Introduction

Depression_Well-Being

From Depression to Well-Being 10 Minutes at a Time

A series of ten-minute readings and tested training exercises by a fellow depression sufferer.

Objectives:

Help fellow sufferers identify and uproot the underlying causes of depression.

Help fellow sufferers increase their ability to:

• Be well in body, thoughts, and feelings

• Face and cope with the life’s inevitable stresses

• Work productively to benefit themselves and others

• Make a contribution to their community.

About Bruce Cantwell

Toward the end of the last economic downturn, I got the news that millions of people before me had received. I was let go.

I was barely scraping by on the last vestiges of my educational and vocational experience: advertising/journalism. One of the world’s largest information services decided to eliminate their North American freelance staff and outsource the work to India.

I was old. I was obsolete. I had a history of depression. And since I worked in journalism, I knew the story of what people in my position did next. They lost hope, turned to opiates, and killed themselves.

But, oddly enough, I wasn’t depressed.

My curiosity led me to ask, “Why not?”

The one word answer I came up with was this:

Neuroplasticity.

It took 21st century neuroimaging to confirm what the unaccredited father of neuroscience hypothesized over 2500 years ago.

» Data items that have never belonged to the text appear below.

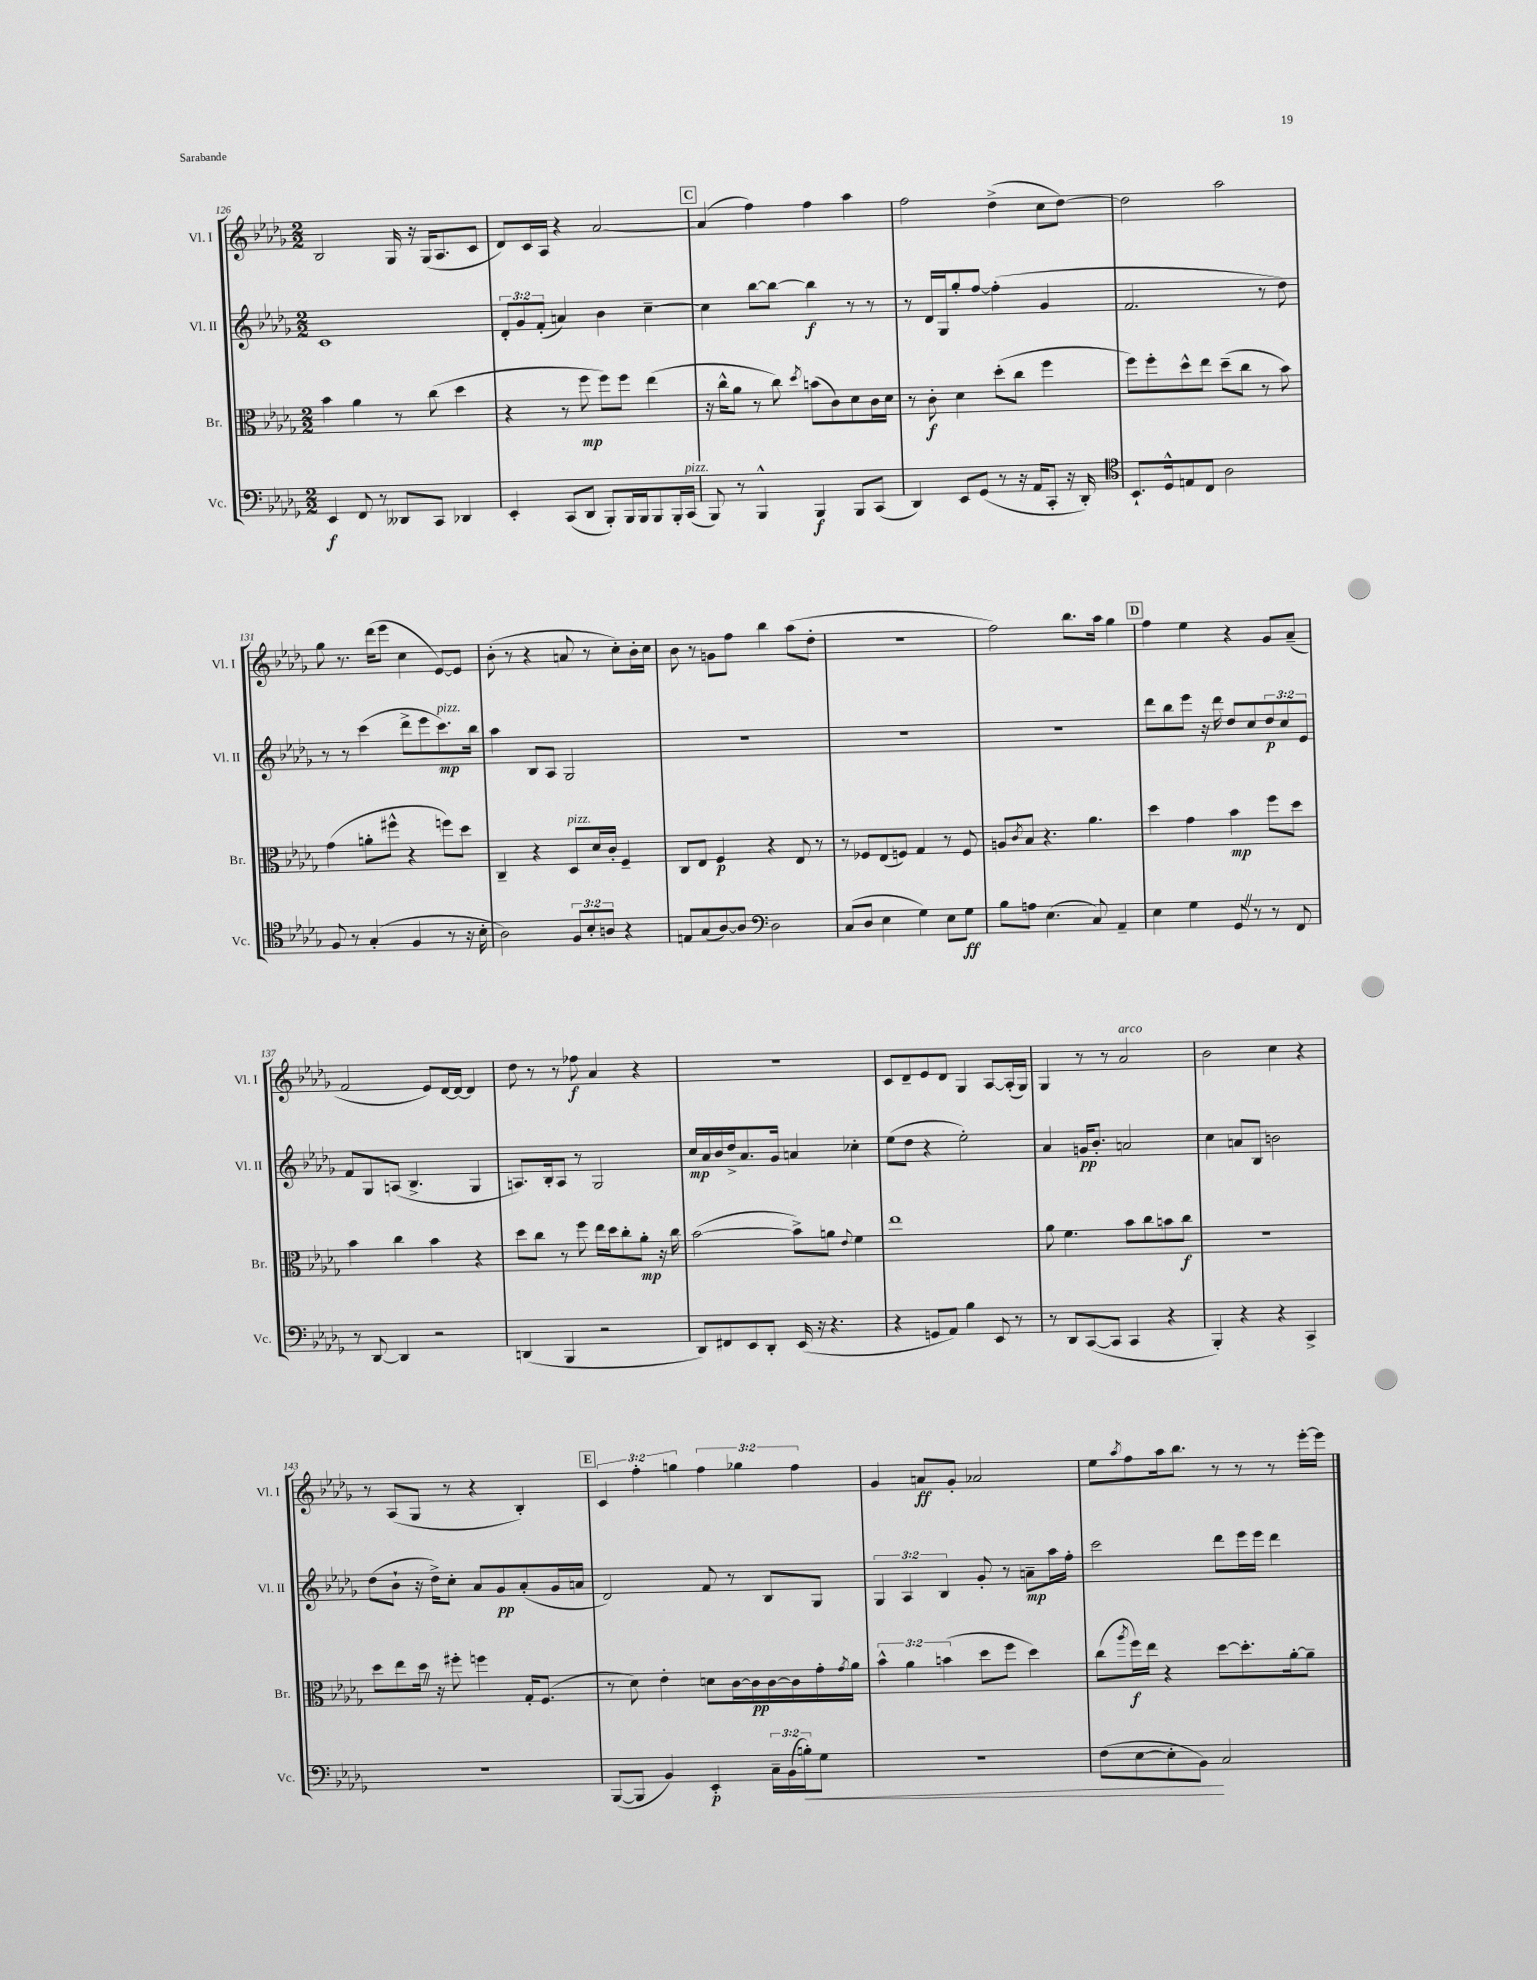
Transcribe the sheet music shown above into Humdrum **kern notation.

**kern	**kern	**kern	**kern
*staff4	*staff3	*staff2	*staff1
*clefF4	*clefC3	*clefG2	*clefG2
*k[b-e-a-d-g-]	*k[b-e-a-d-g-]	*k[b-e-a-d-g-]	*k[b-e-a-d-g-]
*M2/2	*M2/2	*M2/2	*M2/2
4EE-/	4b-\	1c	2B-/
8FF/	4a-\	.	.
8r	.	.	.
8DD--/L	8r	.	16G-/
.	.	.	16r
8CC/J	(8cc\	.	(16G-/LK
.	.	.	8.A-/
4DD-/	4dd-\	.	.
.	.	.	8c/J
=	=	=	=
4EE-'/	4r	12d-'/L	8d-/L)
.	.	12g-/	.
.	.	.	16c/L
.	.	(12f'/J	.
.	.	.	16A-/JJ
(8CC/L	8r	4a/)	4r
8DD-/J	8ff\	.	.
8BBB-'/L)	8ff\L)	4b-\	[2a-/
16BBB-/L	8ff\J	.	.
16BBB-/J	.	.	.
8BBB-/	(4ee-\	[4cc~\	.
16BBB-'/L	.	.	.
(16CC/JJ	.	.	.
=	=	=	=
8BBB-/)	16r	4cc\]	(4a-/]
.	16cc^^\LK	.	.
8r	8a-\J	.	.
4BBB-^^/	8r	[8bb-\L	4ff\)
.	8cc\)	8bb-\_J	.
.	8qdd-/	.	.
4BBB-/	(8b\L	4bb-\]	4ff\
.	8c\)	.	.
8BBB-/L	8d-\	8r	4aa-\
(8CC/J	16c\L	8r	.
.	16d-\JJ	.	.
=	=	=	=
4DD-/)	8r	8r	2ff\
.	8c'\	16d-/LL	.
.	.	16G-/J	.
8EE-/L	4d-\	8gg-'/	.
(8GG-/J	.	[8ff/J	.
8r	(8dd-'\L	(4ff'\]	(4dd-^\
16r	8cc\J	.	.
16AA-/LK	.	.	.
8CC'/J	4ff\	4g-/	8cc\L
16r	.	.	[8dd-\J)
16DD-'/)	.	.	.
=	=	=	=
*clefC4	*	*	*
8.BB-`/L	8ff\L)	2.f/	2dd-\]
.	8ff'\	.	.
16D-^^/k	.	.	.
8E/	8dd-^^\	.	.
8C/J	8ee-\J	.	.
2A-\	(8dd-~\L	.	2aa-\
.	8cc\J	.	.
.	8r	8r	.
.	8b-\)	8dd-\)	.
=	=	=	=
8F/	(4g-\	8r	8gg-\
8r	.	8r	8.r
(4G-'/	8a'\L	(4ccc\	.
.	.	.	(16ddd-\LK
.	8ff#^^\J	.	8eee-\J
4F/	4r	8ddd-^\L	4cc\
.	.	8eee-\	.
8r	8ff\L)	8.ccc\)	[8e-/L)
16r	8dd-\J	.	8e-/]J
16B-'\	.	16bb-\Jk	.
=	=	=	=
2A-\)	4C~/	4aa-\	(8b-'\
.	.	.	8r
.	4r	8B-/L	4r
.	.	8A-/J	.
12F/L	8D-/L	2G-/	8a/
12B-'/	.	.	.
.	16d-/L	.	8r
12A/J	.	.	.
.	16c'/JJ	.	.
4r	4F~/	.	8cc'\L)
.	.	.	16b-'\L
.	.	.	16cc\JJ
=	=	=	=
8E/L	8C/L	1r	8b-\
(8G-/	8E-/J	.	8r
[8A-/)	4F/	.	8g\L
8A-/]J	.	.	8ff\J
*clefF4	*	*	*
2D-\	4r	.	4bb-\
.	8E-/	.	(8aa-\L
.	8r	.	8dd-'\J
=	=	=	=
(8C/L	8r	1r	1r
8D-/J	8F-/L	.	.
4E-\	(8E-/	.	.
.	8F/J)	.	.
4G-\)	4G-/	.	.
8E-\L	8r	.	.
8G-\J	8F/	.	.
=	=	=	=
8B-\L	8A/L	1r	2ff\)
.	8qc/	.	.
8A\J	8B-/J	.	.
(4.E-\	4.r	.	.
.	.	.	8.bb-\L
8C/)	4.a-\	.	.
.	.	.	16aa-\Jk
4AA-~/	.	.	4gg-\
=	=	=	=
4E-\	4dd-\	8ddd-\L	4ff\
.	.	8bb-\	.
4G-\	4g-\	8eee-\J	4ee-\
.	.	16r	.
.	.	16ddd-\	.
8GG-/	4b-\	8dd-/L	4r
8r	.	8cc/	.
8r	8ff\L	12dd-/	8g-/L
.	.	12cc/	.
8FF/	8dd-\J	.	(8a-~/J
.	.	12e-/J	.
=	=	=	=
8r	4b-\	8f/L	2f/
[8DD-/	.	8G-/	.
4DD-/]	4cc\	(8A/J	.
.	.	4.B-^/	.
2r	4b-\	.	8e-/L)
.	.	.	[16d-/L
.	.	.	16d-/_JJ
.	4r	4G-/	4d-/]
=	=	=	=
(4DD/	8dd-\L	8.A/L)	8dd-\
.	8cc\J	.	8r
.	.	16B-'/k	.
4BBB-/	8r	8A/J	8r
.	8ff\	8r	8ff-\
2r	16ee-\LL	2G-/	4a-/
.	16dd-\J	.	.
.	8cc'\	.	.
.	8a-'\J	.	4r
.	16r	.	.
.	16cc\	.	.
=	=	=	=
8DD-/L)	([2b-\	16cc/LL	1r
.	.	16a-/	.
8FF#/	.	16b-/	.
.	.	16dd-^/J	.
8EE-/	.	8.a-/	.
8DD-'/J	.	.	.
.	.	16g-/Jk	.
(16EE-/	8b-^\]L)	4a/	.
16r	.	.	.
4.r	8a\J	.	.
.	8qqe-/	.	.
.	4f\	4cc-'\	.
=	=	=	=
4r	1ee-	(8ee-\L	8c/L
.	.	8dd-\J	8d-~/
8GG/L	.	4r	8e-/
8AA-/J)	.	.	8d-/J
4B-\	.	2ee-'\)	4G-/
8EE-/	.	.	[8A-/L
8r	.	.	(16A-'/]L
.	.	.	16G-/JJ)
=	=	=	=
8r	8a-\	4a-/	4G-/
8DD-/L	4.f\	.	.
([8CC/	.	16g/LK	8r
.	.	8.b-'/J	.
8CC/]J	.	.	8r
4CC/	8b-\L	2a/	2a-/
.	8cc\	.	.
4r	8b\	.	.
.	8cc\J	.	.
=	=	=	=
4BBB-'/)	1r	4cc\	2b-\
4r	.	8a/L	.
.	.	8B-/J	.
4r	.	2b\	4cc\
4CC^/	.	.	4r
=	=	=	=
1r	8dd-\L	(8dd-\L	8r
.	8ee-\	8b-`\J	(8A-/L
.	16dd-\Jk	16r	8G-/J
.	16r	16dd-^\LK)	.
.	8ff#'\	8cc'\J	8r
.	4ff\	8a-/L	4r
.	.	8g-/	.
.	16G-'/LK	(8a-'/	4B-'/)
.	(8.F/J	.	.
.	.	16g-/L	.
.	.	16a/JJ	.
=	=	=	=
([8BBB-/L	8r	2d-/)	6c/
8BBB-/]J	8d-\)	.	.
.	.	.	6ff'\
4BB-/)	4e-'\	.	.
.	.	.	6gg\
4EE-'/	8d\L	8f/	6ff\
.	[16c\L	8r	.
.	.	.	6gg-\
.	16c\]	.	.
24C~\LL	[16c\	8B-/L	.
(24BB-\	.	.	.
.	16c\]	.	.
24B'\J)	.	.	6ff\
8G-\J	16g-'\	8G-/J	.
.	8qg-/	.	.
.	16a-\JJ	.	.
=	=	=	=
1r	6b-^^\	6G-/	4g-/
.	6a-\	6A-/	.
.	.	.	8a/L
.	(6b\	6B-/	.
.	.	.	8g-'/J
.	8dd-\L	8g-'/	2a-/
.	8ff\J	8r	.
.	4dd-\)	8a~\L	.
.	.	16aa-\L	.
.	.	16ff'\JJ	.
=	=	=	=
(8F\L	(8cc\L	2ccc\	8ee-\L
.	8qaa-/	.	8qaa-/
[8E-\	16ff\L)	.	8ff\
.	16ee-\JJ	.	.
8E-'\]	4r	.	16aa-\k
.	.	.	8.bb-\J
8BB-\J)	.	.	.
2C/	[8dd-\L	8ddd-\L	8r
.	8.dd-'\]	16eee-\L	8r
.	.	16eee-\JJ	.
.	.	4ddd-\	8r
.	[16a-'\k	.	.
.	8a-~\]J	.	[16eee-'\LL
.	.	.	16eee-\]JJ
==	==	==	==
*-	*-	*-	*-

“Whatever one frequently thinks and ponders upon, that will become the inclination of the mind.”

I concluded that my meditation practice had reconfigured my brain to conform with the World Health Organization’s definition of mental health: “a state of well-being in which every individual realizes his or her own potential, can cope with the normal stresses of life, can work productively and fruitfully, and is able to make a contribution to her or his community.”

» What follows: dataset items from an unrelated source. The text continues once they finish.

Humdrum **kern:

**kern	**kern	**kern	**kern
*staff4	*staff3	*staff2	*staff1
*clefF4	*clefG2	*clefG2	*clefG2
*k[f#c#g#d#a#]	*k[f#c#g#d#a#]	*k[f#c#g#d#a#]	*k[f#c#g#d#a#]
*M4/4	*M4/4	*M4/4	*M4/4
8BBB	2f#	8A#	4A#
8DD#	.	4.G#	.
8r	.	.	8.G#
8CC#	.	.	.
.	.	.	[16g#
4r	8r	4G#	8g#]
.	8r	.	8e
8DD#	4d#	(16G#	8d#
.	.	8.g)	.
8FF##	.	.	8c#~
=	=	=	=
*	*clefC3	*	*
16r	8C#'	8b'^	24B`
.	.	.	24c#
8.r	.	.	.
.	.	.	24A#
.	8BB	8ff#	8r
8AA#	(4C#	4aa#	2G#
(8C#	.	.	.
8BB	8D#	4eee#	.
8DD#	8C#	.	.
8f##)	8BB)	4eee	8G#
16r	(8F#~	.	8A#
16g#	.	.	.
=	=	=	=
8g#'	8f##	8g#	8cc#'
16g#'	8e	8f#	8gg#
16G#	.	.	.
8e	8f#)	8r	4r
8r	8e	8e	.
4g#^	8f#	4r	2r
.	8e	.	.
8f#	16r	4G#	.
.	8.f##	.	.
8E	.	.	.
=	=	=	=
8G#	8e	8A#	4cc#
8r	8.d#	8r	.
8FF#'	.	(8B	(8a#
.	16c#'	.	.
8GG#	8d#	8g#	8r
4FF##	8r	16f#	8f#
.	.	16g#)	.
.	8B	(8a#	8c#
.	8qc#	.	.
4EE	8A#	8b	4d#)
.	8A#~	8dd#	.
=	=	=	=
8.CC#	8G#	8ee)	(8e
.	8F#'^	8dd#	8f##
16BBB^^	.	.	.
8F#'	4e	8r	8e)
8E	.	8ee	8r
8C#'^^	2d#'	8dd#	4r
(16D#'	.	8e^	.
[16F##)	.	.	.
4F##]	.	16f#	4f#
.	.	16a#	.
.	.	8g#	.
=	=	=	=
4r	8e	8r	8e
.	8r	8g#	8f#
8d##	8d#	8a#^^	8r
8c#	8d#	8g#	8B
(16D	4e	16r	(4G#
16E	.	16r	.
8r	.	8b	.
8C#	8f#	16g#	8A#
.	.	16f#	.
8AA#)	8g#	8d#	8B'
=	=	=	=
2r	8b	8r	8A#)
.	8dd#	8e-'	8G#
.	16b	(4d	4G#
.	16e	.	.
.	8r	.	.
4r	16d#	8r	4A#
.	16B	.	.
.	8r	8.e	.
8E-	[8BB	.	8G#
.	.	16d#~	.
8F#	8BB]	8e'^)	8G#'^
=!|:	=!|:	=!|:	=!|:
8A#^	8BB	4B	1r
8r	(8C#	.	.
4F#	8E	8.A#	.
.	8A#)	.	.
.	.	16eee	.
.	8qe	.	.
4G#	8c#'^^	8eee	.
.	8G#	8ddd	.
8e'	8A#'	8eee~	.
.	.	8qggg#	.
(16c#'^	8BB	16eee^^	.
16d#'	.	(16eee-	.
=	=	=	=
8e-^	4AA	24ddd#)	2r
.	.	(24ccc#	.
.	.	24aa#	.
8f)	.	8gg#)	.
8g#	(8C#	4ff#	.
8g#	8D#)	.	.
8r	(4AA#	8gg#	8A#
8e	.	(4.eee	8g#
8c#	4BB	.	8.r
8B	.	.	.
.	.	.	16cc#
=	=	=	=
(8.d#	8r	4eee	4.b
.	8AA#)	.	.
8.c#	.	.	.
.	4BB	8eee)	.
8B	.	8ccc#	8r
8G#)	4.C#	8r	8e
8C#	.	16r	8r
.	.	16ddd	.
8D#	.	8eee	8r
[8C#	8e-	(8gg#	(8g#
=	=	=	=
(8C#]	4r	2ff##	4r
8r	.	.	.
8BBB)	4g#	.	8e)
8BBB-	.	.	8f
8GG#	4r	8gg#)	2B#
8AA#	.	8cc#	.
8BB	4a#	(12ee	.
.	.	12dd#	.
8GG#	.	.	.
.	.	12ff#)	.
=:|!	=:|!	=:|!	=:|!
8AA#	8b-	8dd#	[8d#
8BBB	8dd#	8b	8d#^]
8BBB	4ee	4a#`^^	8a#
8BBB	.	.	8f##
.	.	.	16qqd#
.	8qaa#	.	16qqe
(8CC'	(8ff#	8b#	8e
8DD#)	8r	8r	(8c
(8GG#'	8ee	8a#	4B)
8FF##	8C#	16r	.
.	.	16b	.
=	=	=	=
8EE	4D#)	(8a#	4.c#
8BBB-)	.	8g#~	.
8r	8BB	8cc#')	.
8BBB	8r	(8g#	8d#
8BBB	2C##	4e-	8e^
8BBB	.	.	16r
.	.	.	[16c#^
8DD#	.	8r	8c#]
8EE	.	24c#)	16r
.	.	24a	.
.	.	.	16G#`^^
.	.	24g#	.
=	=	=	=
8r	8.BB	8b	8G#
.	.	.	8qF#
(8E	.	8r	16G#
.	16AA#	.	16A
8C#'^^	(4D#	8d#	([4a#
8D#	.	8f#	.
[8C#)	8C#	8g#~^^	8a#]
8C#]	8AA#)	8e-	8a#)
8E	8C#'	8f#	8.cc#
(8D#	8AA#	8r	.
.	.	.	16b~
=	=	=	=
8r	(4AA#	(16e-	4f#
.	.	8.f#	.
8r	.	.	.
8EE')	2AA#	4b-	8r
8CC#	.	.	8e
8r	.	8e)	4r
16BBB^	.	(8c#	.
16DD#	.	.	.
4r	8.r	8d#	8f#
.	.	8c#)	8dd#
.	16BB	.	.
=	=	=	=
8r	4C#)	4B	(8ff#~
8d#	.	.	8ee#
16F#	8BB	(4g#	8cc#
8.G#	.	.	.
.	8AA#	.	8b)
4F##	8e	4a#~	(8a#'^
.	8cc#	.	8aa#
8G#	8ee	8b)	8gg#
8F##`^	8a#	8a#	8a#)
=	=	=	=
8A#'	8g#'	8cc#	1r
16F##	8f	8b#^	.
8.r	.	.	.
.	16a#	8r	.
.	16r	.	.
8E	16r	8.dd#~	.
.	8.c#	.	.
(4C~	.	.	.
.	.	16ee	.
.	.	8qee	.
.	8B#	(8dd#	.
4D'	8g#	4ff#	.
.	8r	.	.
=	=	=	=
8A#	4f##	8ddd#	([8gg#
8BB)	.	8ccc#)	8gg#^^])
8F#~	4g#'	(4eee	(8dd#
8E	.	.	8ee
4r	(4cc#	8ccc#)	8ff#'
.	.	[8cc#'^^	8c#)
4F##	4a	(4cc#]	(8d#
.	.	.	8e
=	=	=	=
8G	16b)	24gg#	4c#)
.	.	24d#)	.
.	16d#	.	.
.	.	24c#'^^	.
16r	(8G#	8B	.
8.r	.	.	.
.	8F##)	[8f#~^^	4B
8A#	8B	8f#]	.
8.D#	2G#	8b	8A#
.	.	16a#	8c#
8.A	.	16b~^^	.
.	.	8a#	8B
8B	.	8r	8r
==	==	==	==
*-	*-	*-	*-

My potential: to offer depression sufferers time-tested and scientifically validated techniques to permanently increase their resilience.

Coping with the normal stress of life: I sometimes describe my daily mindfulness practice as a shock absorber for what life throws at me.

Working productively and fruitfully: the current neuroscience suggests that 10 minutes a day is roughly the minimum effective dose to habituate the benefits of these exercises.

Make a contribution to my community: putting in the effort to maintain a healthy mind and showing others how to do the same is the best way I know to contribute to my community.